Vedrai l'albero dei giusti e le ingiustizie radicarsi. Ma se hai paura, stringimi. 

#LIBRI

A Milano, la Libreria del Corso chiude. L'altro ieri mi è arrivata una mail che diceva di usufruire dei "punti fedeltà" sulla mia tessera entro il 2 novembre.
Settimana scorsa sono uscita di casa e sono andata in corso Buenos Aires 39 nella speranza che fosse un allarme invece di un funerale.
Però poi sono entrata in libreria come si entra in chiesa; col cappello in mano, se avessi il coraggio di portare il cappello.
L'unica cosa che sono riuscita a proferire, col tono della cospirazione, è stata: "Ho ricevuto la mail". I commessi avevano tutti gli occhi lucidi. Annuivano con la definitività delle decisioni prese. La Libreria del Corso chiude.
Al mio secondo "Mi dispiace tantissimo", la mia amica libraria è esplosa: "Ti spiace, Ju? Anche a me, e non perchè sarò un'esodata, ma perchè non farò mai più la libraria dopo 25 anni che consiglio scrittori che ho letto. Da giorni assistiamo alla processione dei clienti "tantissimo dispiaciuti".  E in quest'anno di crisi durissima? Dove eravate quando avevamo bisogno?".

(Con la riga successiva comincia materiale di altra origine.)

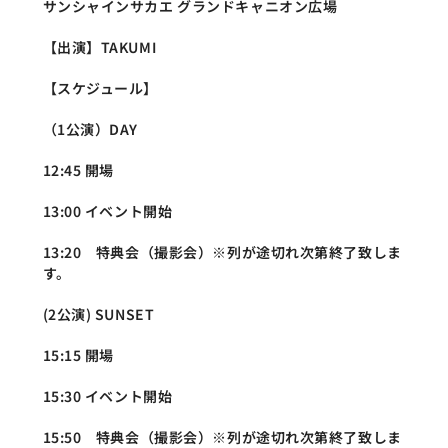
サンシャインサカエ グランドキャニオン広場
【出演】TAKUMI
【スケジュール】
（1公演）DAY
12:45 開場
13:00 イベント開始
13:20　特典会（撮影会）※列が途切れ次第終了致しま
す。
(2公演) SUNSET
15:15 開場
15:30 イベント開始
15:50　特典会（撮影会）※列が途切れ次第終了致しま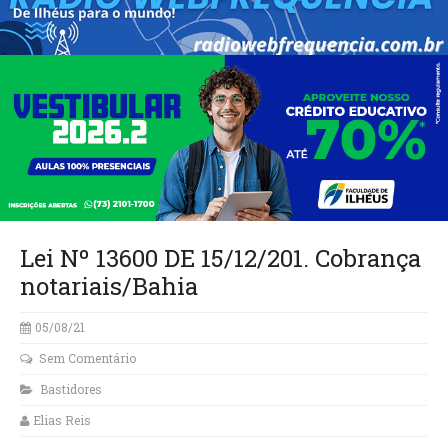
Lei Nº 13600 DE 15/12/201. Cobrança
notariais/Bahia
05/08/21
Sem Comentário
Bastidores
Elias Reis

Mi sono vergognata come un cane, sentita una schifezza, scoperta piena di colpa. Uscendo ho pure visto uno dei libri di una mia amica scrittrice in bella mostra e mi sono sentita ancora peggio. 
Perchè io compro anche online, certo, e vado a caccia di sconti e compro usato; però poi per farmi ispirare, consigliare, anche solo fare due passi, le librerie mi mancano terribilmente. Per un istante penso che forse comprare online è non dover mai dire "mi dispiace".

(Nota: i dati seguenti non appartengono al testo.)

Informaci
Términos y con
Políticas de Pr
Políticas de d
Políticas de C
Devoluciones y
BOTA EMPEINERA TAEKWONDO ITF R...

Ieri un'amica libraia mi ha mandato un lungo messaggio che inizia così: "La libreria attraversa un momento di difficoltà...".
Ho proseguito con un groppo in gola e una sola certezza: "Ecco, chiude anche la Ubik di Parma, non attendere la fine dell'sms per sentirti una schifezza".
E invece il messaggio era una richiesta: "Aiutateci! Oppure siamo spacciati". Ecco, questa volta c'è un pò di tempo, stavolta si possono fare delle cose per salvare questa libreria. Non ultimo, andare lì a comprare dei libri, godere del servizio di migliaia di bravissimi librai che sono tutti, chi più chi meno, strozzati dalla crisi, in procinto di chiudere, ma fermi nella loro missione di "spacciatori di sapere".
Io oggi so di questa libreria di Parma, ma ognuno di noi sa di molte altre librerie prese nella morsa della grande distribuzione, dell'online e del drastico calo di vendite dell'intero settore cultura.
So bene che ci sono problemi più urgenti che riguardano la fame, la salute, l'affitto e tante altre cose, però l'impoverimento culturale ha solo minori conseguenze nell'immediato: sul lungo periodo lo pagheremo a prezzo salatissimo e con molto, moltissimo dolore. Sapere le date di quando scoppiano le guerre o le bombe è importante, riconoscere le vigilie delle tragedie è più difficile ma può anche essere più utile evitarle o limitarne i danni.


   LIBRI CONSIGLIATI: Il bambino che imparò a colorare il buio, Billy Mills & Nicholas Sparks + Anna, Niccolò Ammaniti.
Un raggio di luce buona vi arrivi dove sentite freddo.